Siyaset, sadece meydanlarda atılan sloganlardan ibaret değildir. Parti içi süreçlerin hukuka, tüzüğe ve demokrasiye uygun yürütülmesi, siyasal hayatın güvenilirliğinin temel şartıdır. Son günlerde CHP’de gündeme gelen “mutlak butlan” tartışması, işte bu açıdan hayati bir önem taşımaktadır.
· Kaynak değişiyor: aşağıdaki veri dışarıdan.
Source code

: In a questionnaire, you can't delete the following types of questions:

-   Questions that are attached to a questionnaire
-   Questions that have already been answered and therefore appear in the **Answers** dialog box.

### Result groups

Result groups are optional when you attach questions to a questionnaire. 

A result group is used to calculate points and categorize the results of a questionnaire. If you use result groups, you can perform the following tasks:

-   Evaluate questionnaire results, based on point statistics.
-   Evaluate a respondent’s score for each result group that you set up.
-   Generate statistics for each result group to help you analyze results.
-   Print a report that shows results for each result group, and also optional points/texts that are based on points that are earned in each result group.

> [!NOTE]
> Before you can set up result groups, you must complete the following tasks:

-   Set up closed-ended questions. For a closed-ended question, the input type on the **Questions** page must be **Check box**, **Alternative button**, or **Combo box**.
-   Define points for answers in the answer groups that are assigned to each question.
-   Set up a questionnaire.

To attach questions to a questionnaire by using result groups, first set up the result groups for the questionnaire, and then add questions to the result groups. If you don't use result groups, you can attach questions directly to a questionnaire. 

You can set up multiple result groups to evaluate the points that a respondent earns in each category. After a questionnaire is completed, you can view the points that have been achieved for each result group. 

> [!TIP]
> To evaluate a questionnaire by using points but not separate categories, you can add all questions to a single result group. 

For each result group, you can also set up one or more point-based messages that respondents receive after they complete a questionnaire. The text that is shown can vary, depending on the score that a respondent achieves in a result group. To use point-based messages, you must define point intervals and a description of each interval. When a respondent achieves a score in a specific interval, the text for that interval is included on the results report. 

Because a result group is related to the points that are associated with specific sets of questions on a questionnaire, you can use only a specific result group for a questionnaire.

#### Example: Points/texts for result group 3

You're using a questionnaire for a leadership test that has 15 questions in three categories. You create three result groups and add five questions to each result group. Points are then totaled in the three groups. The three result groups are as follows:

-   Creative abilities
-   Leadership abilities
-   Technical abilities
Mutlak butlan; Türk hukukunda, baştan itibaren geçersiz olan ve hiçbir şekilde geçerlilik kazanamayacak işlemleri ifade eder. Bir başka deyişle, sakat doğmuş bir kararın sonradan meşrulaştırılması mümkün değildir. Parti içi süreçlerde mutlak butlanın gündeme gelmesi ise, alınan kararların tüzüğe, hukuka ve demokratik teamüllere aykırılığını işaret eder.
Cumhuriyet Halk Partisi, sadece bir siyasi parti değil; Cumhuriyet’in kurucu değerlerinin, hukukun üstünlüğünün ve demokrasinin simgesidir. Dolayısıyla CHP içinde atılan her adımın, alınan her kararın, en küçük ayrıntısına kadar hukuki temele dayanması beklenir. Aksi takdirde, parti içi demokrasiyi güçlendirmek yerine zayıflatan, güven duygusunu pekiştirmek yerine sarsan sonuçlar doğar.
Bugün CHP’nin önünde iki önemli yol vardır:
Hukuku yok sayan keyfî uygulamaları sürdürmek,
Tüzüğe, iç hukuka ve demokratik ilkelere bağlı kalmak.
İlki kısa vadede belli çevrelere avantaj sağlıyor gibi görünse de uzun vadede partinin tarihsel misyonuna zarar verir. İkincisi ise belki zorlu, sancılı bir süreçtir; ama CHP’nin hem kendi üyeleri hem de halk nezdindeki güvenilirliğini artıracak tek yoldur.
Unutulmamalıdır ki, demokrasi önce içeride kazanılır. Kendi içinde adalet ve şeffaflığı tesis etmeyen hiçbir siyasi yapı, toplumda karşılık bulamaz. CHP, tarihi boyunca defalarca zor dönemlerden geçmiştir ama her defasında kurucu değerlerine sarılarak yeniden ayağa kalkmıştır.
Bugün “mutlak butlan” tartışması, yalnızca bir iç hukuk meselesi değil; CHP’nin demokrasiye, hukuka ve kendi üyelerine karşı samimiyet testidir.
Ve belki de bu tartışmanın sonunda sorulması gereken tek bir soru kalıyor:
“Kurucu iradenin partisi, kendi iradesini hukukun terazisine koymaya hazır mı?”